Memang, beberapa minggu sebelumnya para pekerja sudah dikabarkan tentang hal ini dan disarankan untuk mengikuti audisi sebagai figuran. Meski begitu, bagi yang tidak terpilih, selama seminggu penuh mereka akan kehilangan pendapatan. Disinilah masalah timbul.

Tanggapan lunak datang dari Gizelle Marie, seorang penari striptis. Ia mengatakan bahwa meskipun setuju dengan pemberian kompensasi pada pekerja, ia tetap tidak bisa menyalahkan pihak tim produksi Hustlers.

Tanggapan lebih keras hadir dari Mollie, seorang pemimpin dari Sex Workers’ Outreach Project (SWOP) San Antonio yang juga merupakan penari eksotis. Ia berkata kerugian mereka bisa mencapai seharga biaya sewa rumah. Pernyataan senada juga hadir dari banyak pekerja seks lainnya.

Sang sutradara sendiri sudah meminta maaf atas kejadian ini. "Kalian semua sangat berbakat dan saya harap saya bisa membuat klub ini lebih sukse lagi" tulisnya dalam akun instagram pribadinya. Dalam postingan yang sama, ia juga mengungkap bahwa pendapatan Hustlers akan disumbagkan ke SWOP dan Show Palace, bar tersebut.

Sayangnya, permintaan maaf itu ditanggapi dingin oleh banyak orang. Mollie berkata bahwa seharusnya itu diucapkan sebekum filmnya rilis alih-alih setelahnya.

Hal lain yang dikritik adalah kampanye media sosial Hustlers yabg dianggap tidak adil bagi pekerja seks.
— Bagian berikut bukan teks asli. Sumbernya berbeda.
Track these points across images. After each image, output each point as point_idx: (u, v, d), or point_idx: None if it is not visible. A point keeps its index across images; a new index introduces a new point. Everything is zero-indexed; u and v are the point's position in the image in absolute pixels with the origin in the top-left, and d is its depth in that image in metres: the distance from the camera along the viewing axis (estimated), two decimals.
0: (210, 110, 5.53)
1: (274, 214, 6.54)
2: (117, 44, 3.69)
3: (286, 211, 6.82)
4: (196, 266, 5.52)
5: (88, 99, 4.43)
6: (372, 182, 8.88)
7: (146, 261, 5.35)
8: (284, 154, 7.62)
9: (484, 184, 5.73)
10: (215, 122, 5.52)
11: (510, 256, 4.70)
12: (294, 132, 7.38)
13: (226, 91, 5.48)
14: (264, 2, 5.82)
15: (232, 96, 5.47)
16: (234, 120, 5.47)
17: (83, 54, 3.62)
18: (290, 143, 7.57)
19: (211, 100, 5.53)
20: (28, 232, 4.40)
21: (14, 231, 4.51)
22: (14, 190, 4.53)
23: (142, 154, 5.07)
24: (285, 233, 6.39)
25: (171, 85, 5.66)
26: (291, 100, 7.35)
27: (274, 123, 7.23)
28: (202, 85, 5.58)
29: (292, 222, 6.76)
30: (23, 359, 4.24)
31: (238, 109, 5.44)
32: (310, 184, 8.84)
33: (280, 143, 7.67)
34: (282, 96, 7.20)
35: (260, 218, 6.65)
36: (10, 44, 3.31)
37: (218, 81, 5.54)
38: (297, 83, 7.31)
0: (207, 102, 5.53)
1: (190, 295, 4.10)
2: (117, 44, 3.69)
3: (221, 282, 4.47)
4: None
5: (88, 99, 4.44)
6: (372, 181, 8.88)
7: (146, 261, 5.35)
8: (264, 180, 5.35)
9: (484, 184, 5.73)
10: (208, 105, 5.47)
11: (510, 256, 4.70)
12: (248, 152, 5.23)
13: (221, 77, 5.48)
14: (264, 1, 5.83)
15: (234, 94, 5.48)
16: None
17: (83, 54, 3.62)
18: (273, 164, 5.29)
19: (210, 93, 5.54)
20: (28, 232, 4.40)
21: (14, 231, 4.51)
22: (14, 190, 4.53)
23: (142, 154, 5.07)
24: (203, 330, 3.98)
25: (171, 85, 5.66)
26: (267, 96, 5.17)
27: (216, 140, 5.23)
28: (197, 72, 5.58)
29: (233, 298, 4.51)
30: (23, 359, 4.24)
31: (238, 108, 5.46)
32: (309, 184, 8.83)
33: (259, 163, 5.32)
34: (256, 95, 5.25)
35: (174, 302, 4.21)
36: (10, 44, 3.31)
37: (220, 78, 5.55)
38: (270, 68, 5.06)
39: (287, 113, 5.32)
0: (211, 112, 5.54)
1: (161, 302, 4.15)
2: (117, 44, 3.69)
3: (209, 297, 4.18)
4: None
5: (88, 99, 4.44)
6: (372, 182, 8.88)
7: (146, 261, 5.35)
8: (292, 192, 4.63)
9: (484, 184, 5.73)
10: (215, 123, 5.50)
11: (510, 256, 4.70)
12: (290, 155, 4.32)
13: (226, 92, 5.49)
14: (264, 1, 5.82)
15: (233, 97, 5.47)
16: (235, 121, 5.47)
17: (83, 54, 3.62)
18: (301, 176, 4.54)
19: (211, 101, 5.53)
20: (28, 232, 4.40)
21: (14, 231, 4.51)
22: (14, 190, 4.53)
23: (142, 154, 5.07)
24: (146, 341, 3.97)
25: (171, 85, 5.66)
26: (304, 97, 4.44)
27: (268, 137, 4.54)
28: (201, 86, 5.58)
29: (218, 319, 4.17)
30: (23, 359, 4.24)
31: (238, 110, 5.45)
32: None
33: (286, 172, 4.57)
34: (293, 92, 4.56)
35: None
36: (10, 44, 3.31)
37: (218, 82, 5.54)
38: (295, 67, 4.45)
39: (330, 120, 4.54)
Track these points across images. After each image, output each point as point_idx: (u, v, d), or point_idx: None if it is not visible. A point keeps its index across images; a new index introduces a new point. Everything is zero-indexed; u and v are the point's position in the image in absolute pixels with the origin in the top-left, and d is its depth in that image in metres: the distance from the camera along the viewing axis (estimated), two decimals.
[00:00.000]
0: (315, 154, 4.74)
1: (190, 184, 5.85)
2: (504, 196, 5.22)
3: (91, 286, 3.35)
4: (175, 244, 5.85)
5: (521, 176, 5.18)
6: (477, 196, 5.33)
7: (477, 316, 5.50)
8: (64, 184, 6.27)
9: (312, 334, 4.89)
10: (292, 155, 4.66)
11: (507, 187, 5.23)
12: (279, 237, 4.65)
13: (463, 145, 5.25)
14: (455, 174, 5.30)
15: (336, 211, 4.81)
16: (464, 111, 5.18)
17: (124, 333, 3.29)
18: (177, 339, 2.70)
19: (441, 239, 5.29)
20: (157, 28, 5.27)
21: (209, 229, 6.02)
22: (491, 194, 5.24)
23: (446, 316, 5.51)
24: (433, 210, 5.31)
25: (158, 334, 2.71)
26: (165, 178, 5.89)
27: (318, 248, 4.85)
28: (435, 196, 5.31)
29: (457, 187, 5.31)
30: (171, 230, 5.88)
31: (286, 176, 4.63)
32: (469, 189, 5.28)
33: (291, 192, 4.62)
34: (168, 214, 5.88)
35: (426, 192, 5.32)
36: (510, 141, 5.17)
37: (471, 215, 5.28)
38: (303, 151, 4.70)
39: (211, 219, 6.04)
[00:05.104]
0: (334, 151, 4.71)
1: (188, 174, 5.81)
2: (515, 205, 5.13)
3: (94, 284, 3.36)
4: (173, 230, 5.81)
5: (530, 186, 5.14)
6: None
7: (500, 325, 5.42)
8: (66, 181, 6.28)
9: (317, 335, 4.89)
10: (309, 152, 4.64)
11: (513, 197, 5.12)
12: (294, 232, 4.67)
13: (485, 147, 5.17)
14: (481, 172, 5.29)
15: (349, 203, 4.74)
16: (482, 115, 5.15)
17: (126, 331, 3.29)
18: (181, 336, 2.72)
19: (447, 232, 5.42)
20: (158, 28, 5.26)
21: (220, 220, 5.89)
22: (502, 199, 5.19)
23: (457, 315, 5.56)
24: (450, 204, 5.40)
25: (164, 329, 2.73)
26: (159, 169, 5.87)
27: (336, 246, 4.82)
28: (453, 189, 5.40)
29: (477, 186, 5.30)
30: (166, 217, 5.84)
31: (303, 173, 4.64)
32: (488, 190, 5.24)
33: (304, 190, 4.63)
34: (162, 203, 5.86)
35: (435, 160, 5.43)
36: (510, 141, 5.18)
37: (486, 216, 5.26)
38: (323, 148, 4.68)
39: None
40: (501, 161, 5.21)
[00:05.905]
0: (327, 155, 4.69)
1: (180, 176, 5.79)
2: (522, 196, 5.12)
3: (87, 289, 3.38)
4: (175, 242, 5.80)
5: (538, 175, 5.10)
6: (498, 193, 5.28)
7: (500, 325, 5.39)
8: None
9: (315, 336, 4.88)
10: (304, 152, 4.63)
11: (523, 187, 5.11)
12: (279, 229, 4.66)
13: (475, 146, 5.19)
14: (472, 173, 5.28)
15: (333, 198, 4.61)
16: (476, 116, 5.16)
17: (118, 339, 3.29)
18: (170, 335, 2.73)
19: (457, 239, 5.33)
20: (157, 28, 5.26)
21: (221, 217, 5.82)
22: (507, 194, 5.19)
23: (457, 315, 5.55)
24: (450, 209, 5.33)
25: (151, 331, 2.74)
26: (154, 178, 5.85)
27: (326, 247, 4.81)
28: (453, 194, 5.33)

Alasannya adalah jika pekerja seks dilarang mempromosikan pekerjaannya di internet jadi mengapa film 'tentang pekerja seks' boleh. Banyak orang juga melihat bahwa kampanye ini memberi kesan bahwa mendukung pekerja seks fiktif lebih penting dibandingkan yang nyata.

Meski banyak dikritik, tidak sedikit juga yang mendukung film ini. Laura LeMoon, seorang pekerja seks lepas adalah salah satunya. Ia berkata kalau film ini menunjukkan bahwa pekerja seks itu bukan sekadar selangkangan dan payudara. 'Kami juga jatuh cinta, menangis, bermimpi, kami memiliki keluarga yang mendukung'" ujarnya kepada Rolling Stones.

Saya sendiri sependapat dengan LeMoon. Film ini sedikit banyak memberikan perspektif baru bagi saya tentang seorang pekerja seks. Film ini membuat saya lebih menghormati mereka. Film ini adalah film lain tentang manusia. Melihat sesuatu selalu dari sisi buruknya tak akan ada habisnya. Berbeda hal apabila dilihat dari sisi pesan yang disampaikan.

Penutup


Hustlers adalah film yang berani membahas topik sensitif yaitu tentang pekerja seks. Tidak serta merta menghakimi mereka, film ini memanusiakan pekerja tersebut. Didukung dengan plot rapi dan akting memukau Jennifer Lopez, film ini behasil memberikan warna tersendiri dan perspektif baru bagi penontonnya.

Meskipun filmnya banyak pro-kontra dari berbagai pihak, pesan film ini tetap masuk ke dalam hati para penontonnya. Love it. Adios.